NASA names winner in smartwatch app design contest
A Canadian duo has won a NASA contest, designing a stopwatch/timer app for a smartwatch that may be used by astronauts aboard the International Space Station.
NASA’s International Tournament Lab, in conjunction with crowdsourcing marketplace Freelancer.com, Monday announced the winners of its Astronaut Smartwatch App Interface Design challenge. With the explosion in smartwatches over the past 18 months, NASA wants to use the technology by crowdsourcing designs for apps that would be used by astronauts.
Participants were tasked with wireframing an app for use on Samsung’s Gear 2 smartwatch. NASA asked for a timing app with a unique navigation, interaction and layout that could combine multiple applications. The app needed to have the ability to manipulate multiple timers, display color-coded cautions and warnings, a way to easily navigate to prior or future countdowns and the ability to display whether an astronaut is able to communicate with their team on the ground.
Two Canadians — mechanical engineer Jocelyn Richard and UX designer Ignacio Calvo — won the challenge with their B app, which allows astronauts to complete the challenge’s tasks with nothing more than a few swipes or pinches. The team was awarded $1,500 in prize money.
“It’s really awesome that NASA would open its design process, regardless of the outcome,” Richard said. “Winning seems both incredible and rewarding; I’m really, really happy if our concept helps NASA in its great endeavors.”
The next step is for NASA to build on top of the app. A Freelancer.com representative tells FedScoop that the basic development work will be done on the site platform, with work expected to commence once NASA’s funding for 2016 comes through.

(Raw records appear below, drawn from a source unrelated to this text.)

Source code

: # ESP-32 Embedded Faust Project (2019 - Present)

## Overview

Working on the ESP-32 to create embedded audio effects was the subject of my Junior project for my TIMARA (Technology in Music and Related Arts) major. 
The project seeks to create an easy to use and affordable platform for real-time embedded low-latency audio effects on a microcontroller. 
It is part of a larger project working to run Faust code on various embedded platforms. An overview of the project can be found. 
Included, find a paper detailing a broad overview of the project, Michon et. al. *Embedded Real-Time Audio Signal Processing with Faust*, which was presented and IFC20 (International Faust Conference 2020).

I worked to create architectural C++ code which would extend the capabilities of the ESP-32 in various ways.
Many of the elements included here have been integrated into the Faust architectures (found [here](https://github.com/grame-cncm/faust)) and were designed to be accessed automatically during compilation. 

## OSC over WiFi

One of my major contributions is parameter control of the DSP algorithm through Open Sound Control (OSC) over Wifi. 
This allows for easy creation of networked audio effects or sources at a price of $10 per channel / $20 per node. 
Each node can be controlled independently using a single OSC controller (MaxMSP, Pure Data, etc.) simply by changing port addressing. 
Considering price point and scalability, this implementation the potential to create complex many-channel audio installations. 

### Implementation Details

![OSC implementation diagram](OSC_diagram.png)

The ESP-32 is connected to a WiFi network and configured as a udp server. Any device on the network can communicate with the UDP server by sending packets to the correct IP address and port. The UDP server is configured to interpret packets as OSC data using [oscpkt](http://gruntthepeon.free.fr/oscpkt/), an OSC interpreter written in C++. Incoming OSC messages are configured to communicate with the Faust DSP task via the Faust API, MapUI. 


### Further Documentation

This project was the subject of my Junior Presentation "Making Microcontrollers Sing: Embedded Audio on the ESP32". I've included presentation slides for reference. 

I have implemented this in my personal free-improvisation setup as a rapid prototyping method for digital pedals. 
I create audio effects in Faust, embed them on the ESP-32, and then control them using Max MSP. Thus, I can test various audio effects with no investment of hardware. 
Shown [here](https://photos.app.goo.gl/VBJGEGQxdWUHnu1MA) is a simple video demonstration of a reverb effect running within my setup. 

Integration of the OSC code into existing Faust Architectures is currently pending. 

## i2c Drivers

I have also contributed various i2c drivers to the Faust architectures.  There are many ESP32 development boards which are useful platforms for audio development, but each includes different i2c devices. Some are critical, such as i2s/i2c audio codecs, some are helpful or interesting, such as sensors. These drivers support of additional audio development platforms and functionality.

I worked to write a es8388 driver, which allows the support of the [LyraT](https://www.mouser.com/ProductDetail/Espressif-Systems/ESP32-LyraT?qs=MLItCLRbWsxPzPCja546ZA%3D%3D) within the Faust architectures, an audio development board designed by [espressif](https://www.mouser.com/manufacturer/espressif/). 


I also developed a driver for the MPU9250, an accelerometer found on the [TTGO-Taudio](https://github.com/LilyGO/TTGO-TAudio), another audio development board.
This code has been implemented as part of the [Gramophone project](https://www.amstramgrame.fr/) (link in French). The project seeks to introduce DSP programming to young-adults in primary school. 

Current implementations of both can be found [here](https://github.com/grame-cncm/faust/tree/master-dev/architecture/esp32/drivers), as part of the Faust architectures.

Some of NASA’s most famous astronauts depended on wristwatches during the Apollo missions. The Omega Speedmaster was used during a number of Apollo missions, due to the ancillary dials embedded in the watch’s face, an on-board stopwatch and a tachymeter used to measure speed.
The challenge is one of many that Freelancer.com has hosted over the past few months. Among those contests were computer-aided design models of tools that will be used with NASA’s humanoid robot aboard the ISS and apps designed for use on the agency’s Disruption Tolerant Networking protocol.